Wednesday, March 28, 2012

Prep & 1st Chemo Treatment

Yesterday was supposed to be the "easy" day. I went to Christ to get a PICC line put in my arm to administer chemo because I cannot have a port due to the baby. The procedure should have taken 30 minutes, but instead took 2 hours of poking and prodding my veins trying to run the catheter to my chest. Needless to say, my poor arm felt like it had gone to war and lost. The worst part is that I have to get at least 3 more PICC lines installed. My next one will be in less than 3 weeks, I really hope I forget the experience before then. I joked with the nurses and asked if I should request for them for the next 3 months for this procedure, but they politely declined stating I have the tiniest vessels and that although I was a good patient, she would prefer not to be the one to install my future PICCs. Not too encouraging.

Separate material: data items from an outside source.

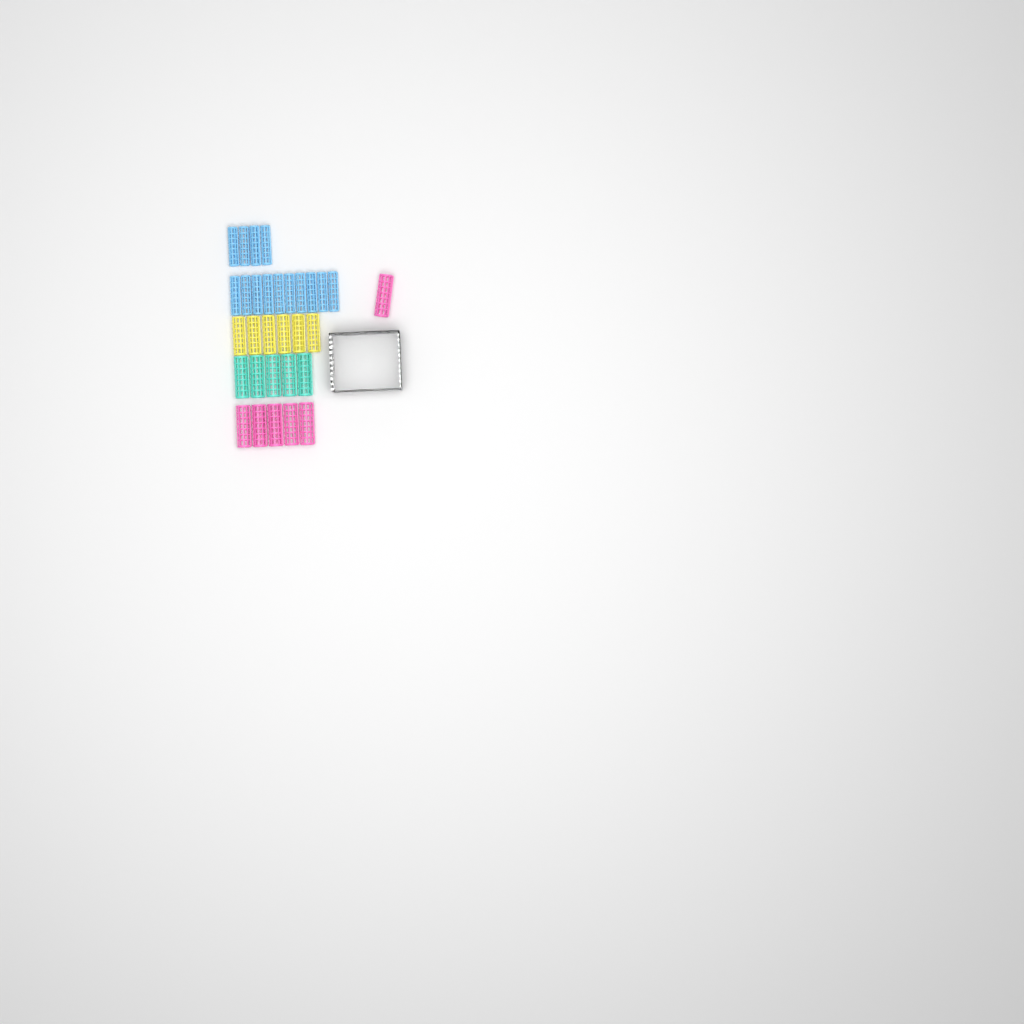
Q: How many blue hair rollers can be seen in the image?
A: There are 14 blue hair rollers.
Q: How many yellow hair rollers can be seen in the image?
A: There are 6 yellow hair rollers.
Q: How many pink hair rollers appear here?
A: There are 6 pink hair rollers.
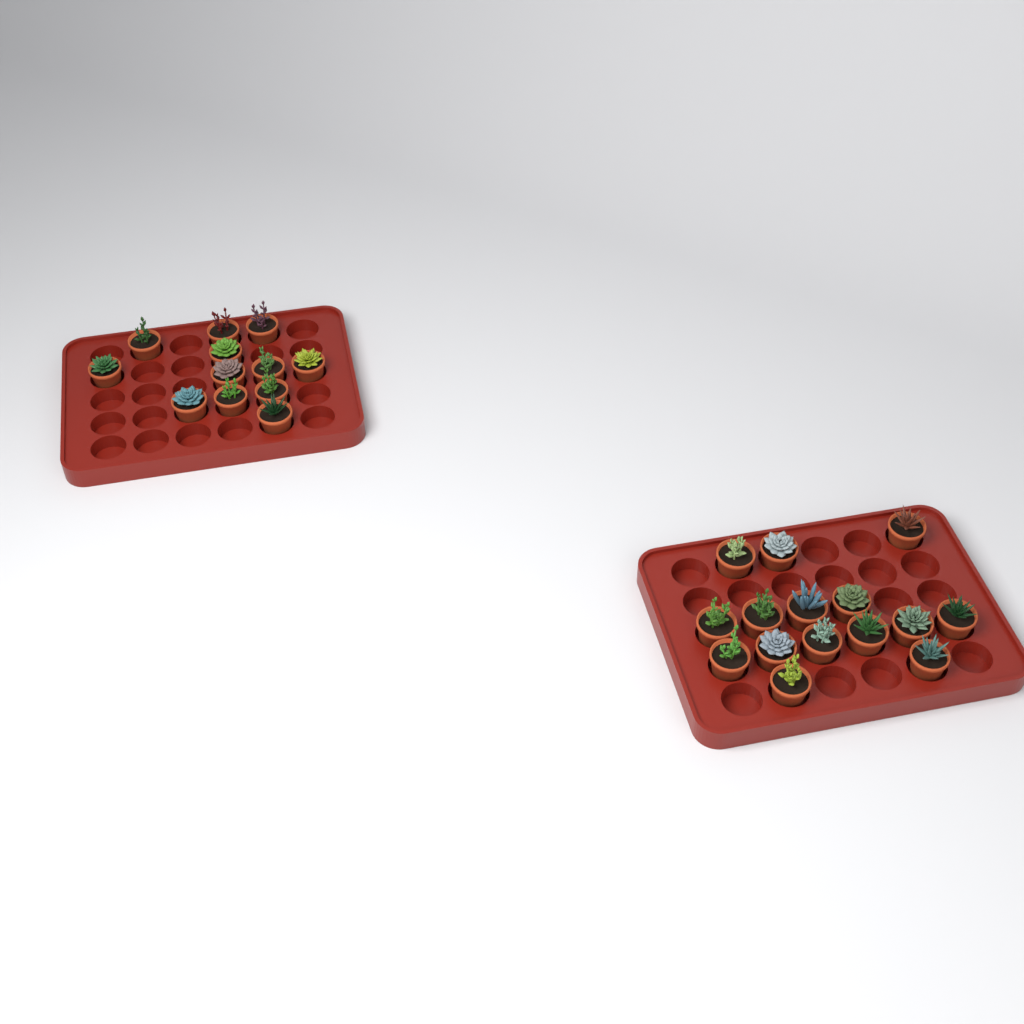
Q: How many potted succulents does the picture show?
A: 27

On a comfy note, last night Robert picked up our new recliner bought especially for me and my recovery. It has two motors, so it can lay completely down like a bed and get you ready for standing position with a remote control! My sweet husband thought this would be a good idea so I'm not stuck in bed throughout the process. I'm relieved we got the chair! Plus, it's super comfy!

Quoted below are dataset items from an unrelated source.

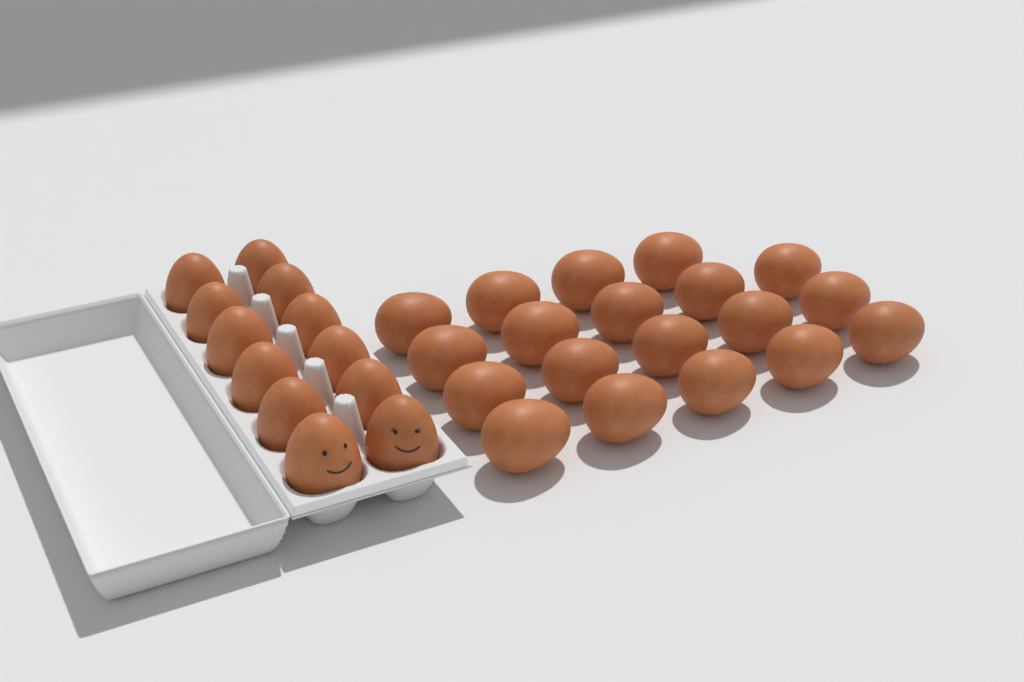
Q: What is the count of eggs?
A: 31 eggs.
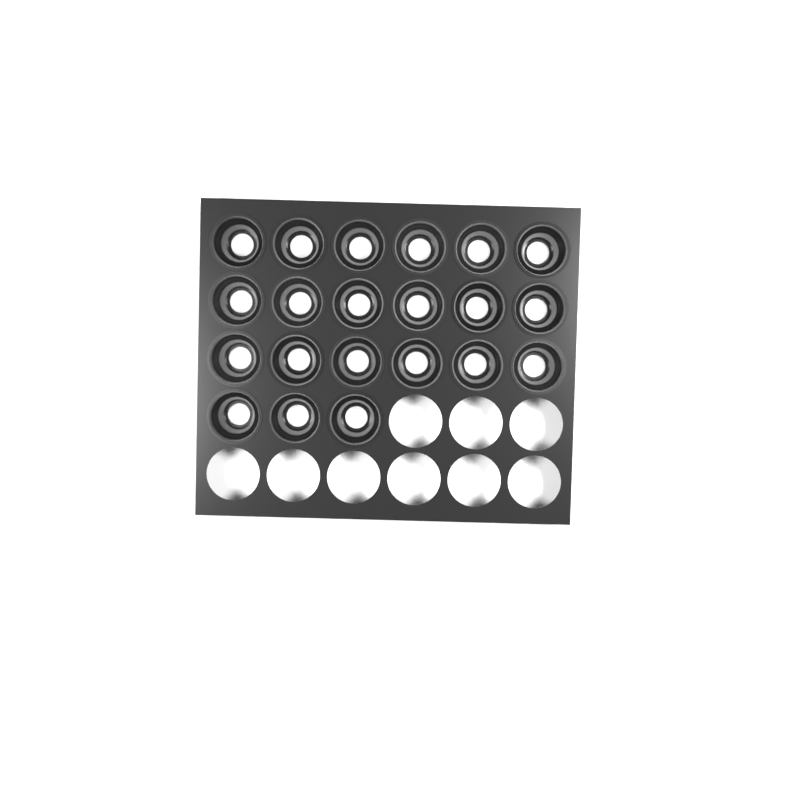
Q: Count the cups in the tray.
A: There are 21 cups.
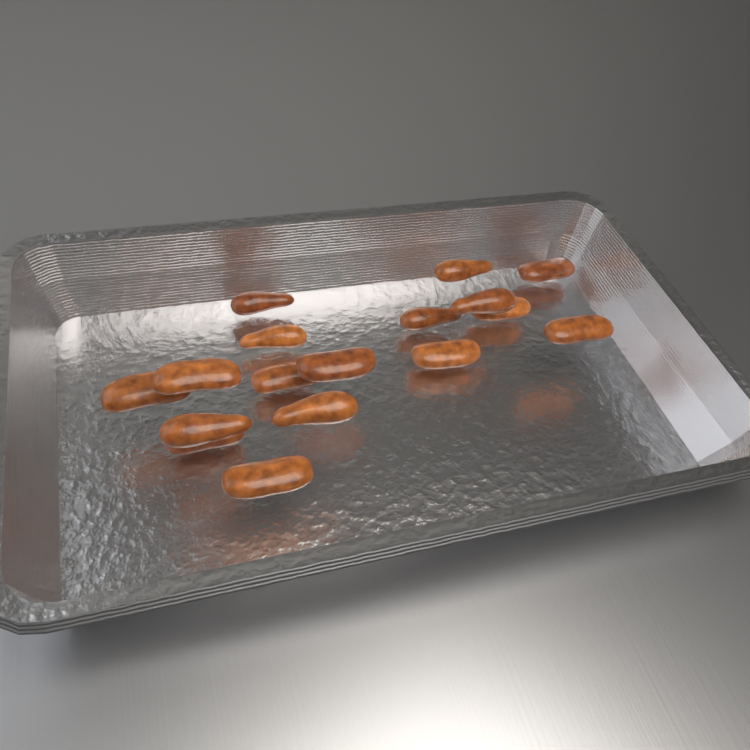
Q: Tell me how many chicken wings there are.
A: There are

ONE DOWN! First treatment was today. We got a late start so we spent the majority of the day at the doctor's office, 10:30am-3:30pm. Overall, experience went better than I expected. Calm room with half a dozen patients other than myself. The nurses couldn't have been any nicer to me. I'm so relieved to have this over with so now I know what to expect going forward (with the treatment at least).

My chemo schedule has changed to every three weeks for the first four treatments because I can not take the "growth factor" injection that boosts your blood count after treatment because it's hasn't been proven safe for baby. So I'll have 3 more treatments every three weeks and then begin a new drug in which I'll have to get a treatment weekly for another 12 weeks. I'm pretty much stating all these details for my sake, changes have been made abruptly around here that it's hard for me to keep track of everything.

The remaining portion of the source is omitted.